§ TASK ITEM: Check each line of the data, and copy those where "para" appears.

[ENTRIES PROVIDED — start]

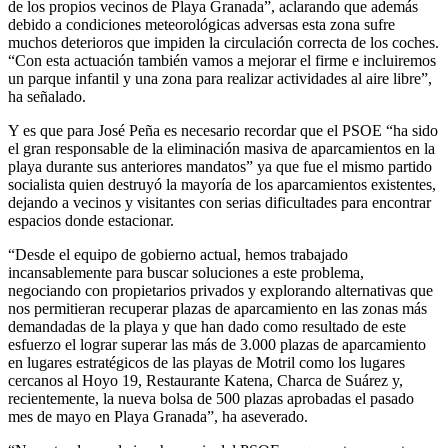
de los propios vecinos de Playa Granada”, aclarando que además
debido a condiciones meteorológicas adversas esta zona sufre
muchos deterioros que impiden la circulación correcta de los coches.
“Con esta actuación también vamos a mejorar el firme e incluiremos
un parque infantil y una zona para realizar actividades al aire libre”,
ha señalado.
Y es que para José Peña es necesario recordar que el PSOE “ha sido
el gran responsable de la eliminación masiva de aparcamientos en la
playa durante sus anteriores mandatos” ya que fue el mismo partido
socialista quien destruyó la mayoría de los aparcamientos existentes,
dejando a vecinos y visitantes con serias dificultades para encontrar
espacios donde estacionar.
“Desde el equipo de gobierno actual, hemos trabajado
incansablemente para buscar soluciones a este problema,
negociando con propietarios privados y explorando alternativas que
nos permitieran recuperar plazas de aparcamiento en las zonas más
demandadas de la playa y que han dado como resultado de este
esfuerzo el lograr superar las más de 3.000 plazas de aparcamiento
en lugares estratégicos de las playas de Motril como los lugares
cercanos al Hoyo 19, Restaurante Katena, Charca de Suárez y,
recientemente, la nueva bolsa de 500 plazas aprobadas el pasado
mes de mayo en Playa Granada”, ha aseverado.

[ENTRIES PROVIDED — finish]
[ENTRIES PROVIDED — start]

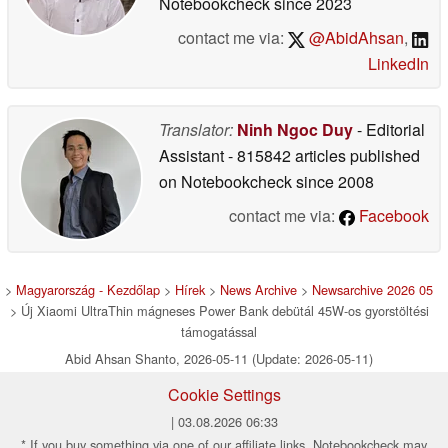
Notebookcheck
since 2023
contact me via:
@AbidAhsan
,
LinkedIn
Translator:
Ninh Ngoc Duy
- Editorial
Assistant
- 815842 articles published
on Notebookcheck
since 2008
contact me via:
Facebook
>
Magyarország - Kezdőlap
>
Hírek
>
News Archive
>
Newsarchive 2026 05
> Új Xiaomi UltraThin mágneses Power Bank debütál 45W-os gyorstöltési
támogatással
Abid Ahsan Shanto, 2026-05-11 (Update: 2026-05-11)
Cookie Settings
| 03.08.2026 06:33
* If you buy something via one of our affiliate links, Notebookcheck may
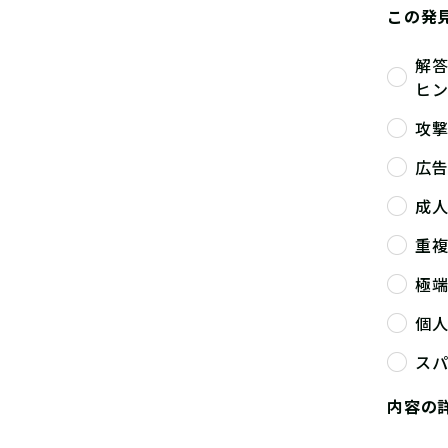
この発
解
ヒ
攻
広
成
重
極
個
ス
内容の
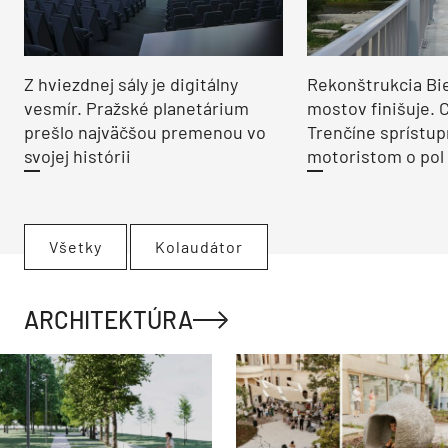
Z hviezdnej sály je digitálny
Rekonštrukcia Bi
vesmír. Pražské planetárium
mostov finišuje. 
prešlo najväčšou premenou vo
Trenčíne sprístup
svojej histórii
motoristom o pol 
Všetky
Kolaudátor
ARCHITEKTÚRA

[ENTRIES PROVIDED — finish]

§ ANSWER SECTION:
un parque infantil y una zona para realizar actividades al aire libre”,
Y es que para José Peña es necesario recordar que el PSOE “ha sido
dejando a vecinos y visitantes con serias dificultades para encontrar
incansablemente para buscar soluciones a este problema,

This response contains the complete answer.